Our academics are accomplished performers, with industry links both regionally and nationally. They will prepare you for your chosen career.
They will support you in voluntary placements during your course, but experience is built into our degrees, because being a part of a public performance is a mandatory part of every year of your course. It’s at the centre of everything we’re trying to achieve. Each year, you’ll be part of the show – whether that’s on-stage or behind the scenes.
Which means that at the end of your course, whatever you choose to do, you will be ready to try.
The professional actor
It was Daniel Hippolyte Carmichael’s mum who spotted the Edge Hill drama course.
He hadn’t even considered university. The new resident actor for CBBC’s Dengineers thought, “why not? I might be good at it.”
He was, but it took him a while:
“I thought it was all a bit weird, but in time I realised how amazing it was, finding the meaning of these somewhat bizarre classes which freed me. I was good at performing, liked learning new acting styles, understanding what performing really is.”
It hasn’t always been a barrel of laughs. After graduating, launching Comic turns entertaining university basketball team-mates revealed a natural raconteur. An open mic stand-up slot gave him the confidence to put himself in the spotlight.
Ultimately, university gave Daniel the confidence to harness his natural talent. “Don’t wait until you finish your degree to start scripting your own comedy and drama shorts,” he advises. “Creating showreels and contacting the media courses for collaborations. Build those relationships. Being able to highlight your strengths will give you a head start.”
The community artist
Isobel Davis (BA (Hons) Dance) teaches at the dance school where she started out as a 12 year old. It certainly wasn’t her plan. All she knew at that point was how much she loved dance. It’s still true today:
“I love to move, I love the way I feel when I move, I love the way I feel after I move or when I’m watching other people move.”
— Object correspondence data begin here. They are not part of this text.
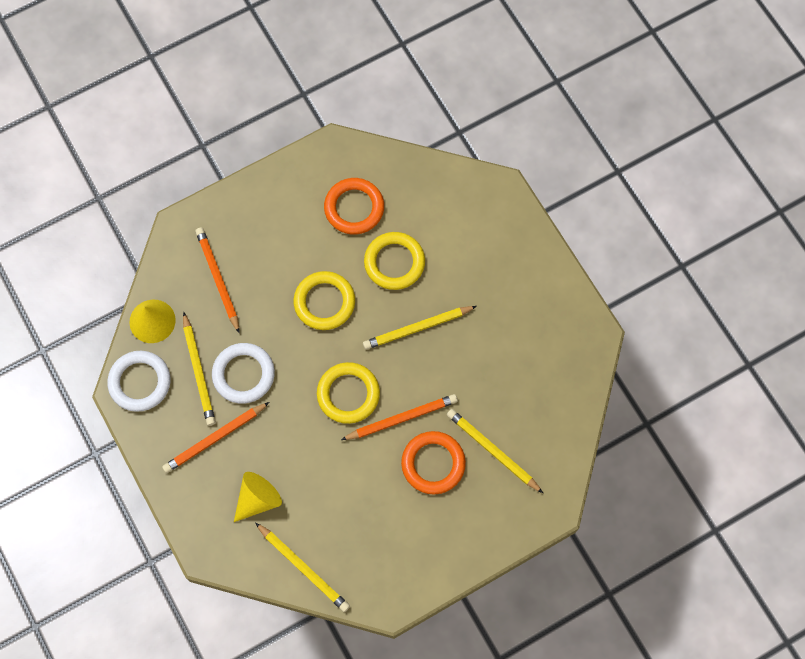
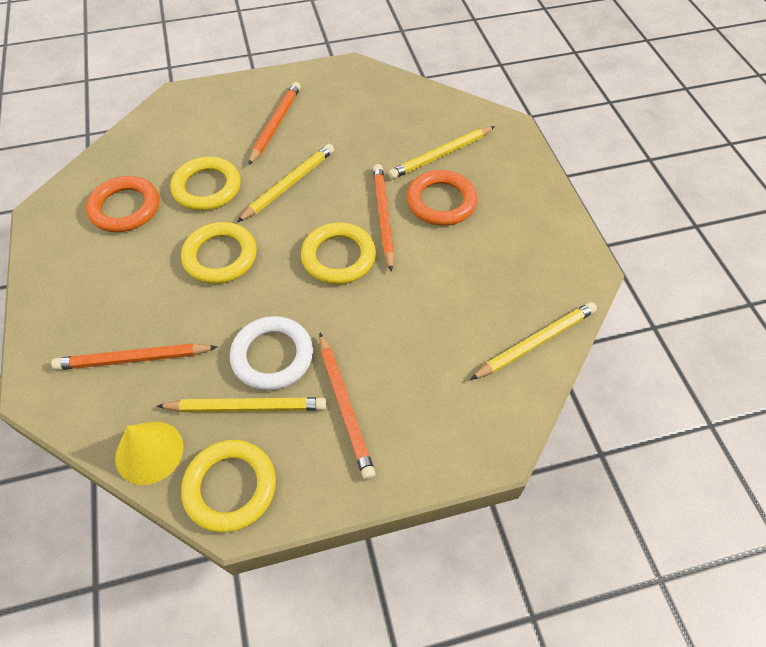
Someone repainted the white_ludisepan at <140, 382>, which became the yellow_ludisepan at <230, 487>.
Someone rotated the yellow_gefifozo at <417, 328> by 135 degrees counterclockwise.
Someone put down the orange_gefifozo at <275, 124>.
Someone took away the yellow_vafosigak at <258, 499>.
Isobel works at Déda in Derby, as a dance development and learning co-ordinator. Until she began her degree she thought performing was her only option:
“I looked at dance in education and how it can inspire creativity in children. My course showed me that creativity can come from anywhere and you can make a performance out of anything.”
Her first job involved running workshops in more than 100 primary schools, shouldering a lot of responsibility. Now she’s back making a difference where it all began:“Every day is different at Déda. I’m involved in several community projects, such as a dance project for care leavers based on a zombie apocalypse, and Dance with Dementia, which allows people with dementia to participate in dance workshops in care homes. “Edge Hill gave me the confidence to try different things. It nourished my creativity and made me feel like my ideas could go somewhere.”
The artistic director
“If not now, when? If not you, who?” wrote Sarah Sharp (BA (Hons) Drama) in her final year dissertation.
Teaching can wait, she thought:
“I knew I needed to push for a career in theatre. No matter what, I’d always know that I hadn’t given up on a dream before I’d even started.”
She launched Succour Punch Theatre from Liverpool in 2017, with a manifesto that focuses on social change, and now with three successful shows under her belt. Another was in production, and then the pandemic happened. But the show must go on, and they’ve filmed it instead, for an appreciative digital audience. Nothing worthwhile is ever easy, but being part of a booming and supportive theatre scene certainly helps.
And she continues to hold close the techniques she learnt at Edge Hill:
“The main part of a director’s job is to give an actor the tools to discover a character for themselves.”